She's ridden out weird chats with Tim Westwood, and now Wendy Williams, with an impressive, witch-like zen.

She's ridden out weird chats with Tim Westwood, and now Wendy Williams, with an impressive, witch-like zen.

Lauren O'Neill

Cardi B, quite clearly, was born to be famous. Anyone with sense knew this as soon as they saw her now-legendary "a hoe never gets cold" Vine, (and then replayed it approximately seventeen times in a row), magnetized by the sheer presence she manages to display in a clip that lasts five seconds. And when we fast forward to right now, it's pretty clear that she's a self-starter in the vein of some of the world's most famous women (the Kardashians, Amber Rose): she turned social media fame into a spot on Love and Hip Hop New York, before quitting to focus on becoming a full-time musician. In case you needed telling twice, she's got star power in spades.

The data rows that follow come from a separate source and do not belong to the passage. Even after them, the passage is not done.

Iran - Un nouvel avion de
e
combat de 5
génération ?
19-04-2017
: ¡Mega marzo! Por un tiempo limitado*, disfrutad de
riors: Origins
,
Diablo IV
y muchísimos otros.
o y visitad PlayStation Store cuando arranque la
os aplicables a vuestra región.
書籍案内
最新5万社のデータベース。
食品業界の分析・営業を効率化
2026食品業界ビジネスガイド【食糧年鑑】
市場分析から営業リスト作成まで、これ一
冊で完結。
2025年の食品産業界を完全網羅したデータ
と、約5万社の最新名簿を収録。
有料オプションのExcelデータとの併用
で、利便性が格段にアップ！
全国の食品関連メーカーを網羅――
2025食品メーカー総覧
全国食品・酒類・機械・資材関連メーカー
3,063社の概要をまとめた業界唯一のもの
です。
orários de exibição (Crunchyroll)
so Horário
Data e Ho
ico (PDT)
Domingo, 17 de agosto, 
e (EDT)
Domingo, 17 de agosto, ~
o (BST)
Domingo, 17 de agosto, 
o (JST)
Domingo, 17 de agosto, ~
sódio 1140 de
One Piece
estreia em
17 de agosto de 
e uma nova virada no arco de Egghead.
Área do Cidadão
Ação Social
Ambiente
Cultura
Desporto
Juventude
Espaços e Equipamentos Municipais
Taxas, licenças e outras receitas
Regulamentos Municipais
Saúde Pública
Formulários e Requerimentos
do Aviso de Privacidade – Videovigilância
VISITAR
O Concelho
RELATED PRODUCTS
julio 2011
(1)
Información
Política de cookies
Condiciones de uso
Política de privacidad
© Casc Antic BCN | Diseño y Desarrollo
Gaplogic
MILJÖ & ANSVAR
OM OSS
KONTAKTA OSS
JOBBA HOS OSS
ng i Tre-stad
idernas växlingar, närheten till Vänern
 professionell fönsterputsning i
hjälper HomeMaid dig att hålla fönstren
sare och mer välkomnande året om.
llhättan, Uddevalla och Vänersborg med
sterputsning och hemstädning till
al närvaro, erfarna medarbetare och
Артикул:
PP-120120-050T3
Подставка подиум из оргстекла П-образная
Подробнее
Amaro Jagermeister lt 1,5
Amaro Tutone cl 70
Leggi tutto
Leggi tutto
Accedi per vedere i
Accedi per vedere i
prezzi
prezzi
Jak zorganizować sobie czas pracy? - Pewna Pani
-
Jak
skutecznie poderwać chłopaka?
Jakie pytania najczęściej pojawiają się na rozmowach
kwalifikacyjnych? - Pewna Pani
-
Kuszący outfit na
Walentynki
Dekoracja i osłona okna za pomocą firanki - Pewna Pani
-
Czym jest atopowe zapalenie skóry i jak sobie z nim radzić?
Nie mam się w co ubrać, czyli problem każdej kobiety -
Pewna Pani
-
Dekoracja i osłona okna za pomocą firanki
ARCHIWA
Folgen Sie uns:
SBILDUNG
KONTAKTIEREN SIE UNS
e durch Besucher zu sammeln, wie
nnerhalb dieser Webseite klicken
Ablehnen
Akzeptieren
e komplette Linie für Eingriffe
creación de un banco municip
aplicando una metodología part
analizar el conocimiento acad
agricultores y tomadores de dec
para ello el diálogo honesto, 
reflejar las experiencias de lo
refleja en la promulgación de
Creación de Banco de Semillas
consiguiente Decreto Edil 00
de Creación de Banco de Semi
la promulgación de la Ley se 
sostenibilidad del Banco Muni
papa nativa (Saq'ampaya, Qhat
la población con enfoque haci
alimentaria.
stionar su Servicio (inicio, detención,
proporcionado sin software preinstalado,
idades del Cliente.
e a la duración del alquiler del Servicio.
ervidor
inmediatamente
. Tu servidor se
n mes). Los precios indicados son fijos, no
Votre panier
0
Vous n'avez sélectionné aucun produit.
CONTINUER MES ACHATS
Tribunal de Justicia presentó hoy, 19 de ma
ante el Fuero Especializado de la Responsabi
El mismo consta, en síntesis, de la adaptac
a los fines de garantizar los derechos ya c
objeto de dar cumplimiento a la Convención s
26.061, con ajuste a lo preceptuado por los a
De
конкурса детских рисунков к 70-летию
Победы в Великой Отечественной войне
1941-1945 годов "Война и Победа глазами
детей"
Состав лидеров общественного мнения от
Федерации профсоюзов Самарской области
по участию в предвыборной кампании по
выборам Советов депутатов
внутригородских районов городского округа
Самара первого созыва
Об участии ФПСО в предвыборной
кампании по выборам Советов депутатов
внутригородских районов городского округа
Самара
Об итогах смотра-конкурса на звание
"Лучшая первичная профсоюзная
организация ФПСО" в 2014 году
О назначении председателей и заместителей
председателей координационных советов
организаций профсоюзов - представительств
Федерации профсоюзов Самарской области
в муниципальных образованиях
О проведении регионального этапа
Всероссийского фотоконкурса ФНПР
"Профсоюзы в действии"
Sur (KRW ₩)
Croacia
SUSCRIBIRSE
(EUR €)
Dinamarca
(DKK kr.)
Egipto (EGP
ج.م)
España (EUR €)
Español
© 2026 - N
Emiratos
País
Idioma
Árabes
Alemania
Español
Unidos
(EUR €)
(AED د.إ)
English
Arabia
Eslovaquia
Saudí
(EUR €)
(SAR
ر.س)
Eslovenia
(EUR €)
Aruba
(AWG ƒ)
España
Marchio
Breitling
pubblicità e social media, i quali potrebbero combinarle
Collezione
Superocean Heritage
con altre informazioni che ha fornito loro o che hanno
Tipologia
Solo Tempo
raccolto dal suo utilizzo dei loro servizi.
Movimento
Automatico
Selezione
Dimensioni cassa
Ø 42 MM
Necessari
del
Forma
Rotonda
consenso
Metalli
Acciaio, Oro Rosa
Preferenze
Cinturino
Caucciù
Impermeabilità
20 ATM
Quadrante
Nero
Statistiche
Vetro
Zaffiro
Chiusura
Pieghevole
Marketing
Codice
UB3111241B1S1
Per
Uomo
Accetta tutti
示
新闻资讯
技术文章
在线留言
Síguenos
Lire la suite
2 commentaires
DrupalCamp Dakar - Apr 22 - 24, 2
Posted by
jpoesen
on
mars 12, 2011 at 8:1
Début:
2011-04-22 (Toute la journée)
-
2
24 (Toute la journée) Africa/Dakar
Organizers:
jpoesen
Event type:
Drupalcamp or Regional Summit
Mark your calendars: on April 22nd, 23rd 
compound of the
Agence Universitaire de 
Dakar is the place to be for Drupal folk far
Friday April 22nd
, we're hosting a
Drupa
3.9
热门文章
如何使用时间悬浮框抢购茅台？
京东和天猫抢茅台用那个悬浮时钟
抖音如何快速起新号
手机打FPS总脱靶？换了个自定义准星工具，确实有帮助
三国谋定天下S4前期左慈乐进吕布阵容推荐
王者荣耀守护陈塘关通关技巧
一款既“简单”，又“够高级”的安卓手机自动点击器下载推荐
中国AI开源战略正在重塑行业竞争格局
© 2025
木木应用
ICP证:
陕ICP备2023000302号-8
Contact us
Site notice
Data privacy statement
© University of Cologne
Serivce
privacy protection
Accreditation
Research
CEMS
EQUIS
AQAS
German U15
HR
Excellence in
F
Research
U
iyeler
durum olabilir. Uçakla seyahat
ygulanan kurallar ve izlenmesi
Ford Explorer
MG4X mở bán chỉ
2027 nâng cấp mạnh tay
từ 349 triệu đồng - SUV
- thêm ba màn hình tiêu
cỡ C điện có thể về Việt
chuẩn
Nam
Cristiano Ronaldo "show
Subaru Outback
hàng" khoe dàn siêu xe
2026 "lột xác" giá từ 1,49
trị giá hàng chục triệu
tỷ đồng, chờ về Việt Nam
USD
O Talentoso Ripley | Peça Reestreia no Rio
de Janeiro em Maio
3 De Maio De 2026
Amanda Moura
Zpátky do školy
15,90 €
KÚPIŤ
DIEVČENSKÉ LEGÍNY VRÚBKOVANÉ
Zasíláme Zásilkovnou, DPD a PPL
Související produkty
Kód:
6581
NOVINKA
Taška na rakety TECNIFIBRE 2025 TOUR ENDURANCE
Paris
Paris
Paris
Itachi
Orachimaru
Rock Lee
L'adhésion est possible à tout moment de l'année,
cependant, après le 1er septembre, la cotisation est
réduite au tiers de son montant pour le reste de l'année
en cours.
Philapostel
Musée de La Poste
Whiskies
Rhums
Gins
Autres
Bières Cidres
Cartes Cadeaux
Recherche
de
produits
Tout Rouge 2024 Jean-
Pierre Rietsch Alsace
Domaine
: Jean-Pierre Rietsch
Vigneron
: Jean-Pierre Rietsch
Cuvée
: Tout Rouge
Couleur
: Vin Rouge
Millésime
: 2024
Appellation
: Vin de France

And an important part of being a famous person in the way that Cardi B is a famous person (i.e. a reality star so often put into the "famous for doing nothing" camp) is navigating awkward interviews, either with people who think you haven't earned your place, or who don't care what you have to say. Cardi, as a natural pro, has shown herself to be a dab hand at this, too, most recently on The Wendy Williams Show.

Appearing on the show yesterday, she gave a performance of her track "Bodak Yellow" (see it above! It's really great! Because Cardi B is a dope rapper!) before being interviewed by Williams who basically seemed to treat her like a silly novelty in that way that people tend to with Cardi B. Admirably, however, she held her own, coming out best in the interview, in the same way she did in the below car crash of an interview which took place in April this year (content warning: Tim Westwood says the word "thotty" within the first minute):

I am really sorry for sharing this (if you made it past five minutes let me know and I'll try to arrange you a prize and/or doctor's appointment for your inevitable violent nausea) but the point I am trying to get across is: look how insulting, objectifying and straight up gross Westwood is being, and look how Cardi deals with it. She'd have been within her rights to get up and leave after approximately two minutes, but she's polite—if slightly confused—and does her job with humour and wit, because she's a pro.

Cardi B, basically, is a gift. More interviewers should recognize her as such, because she's going to be around for a very long time.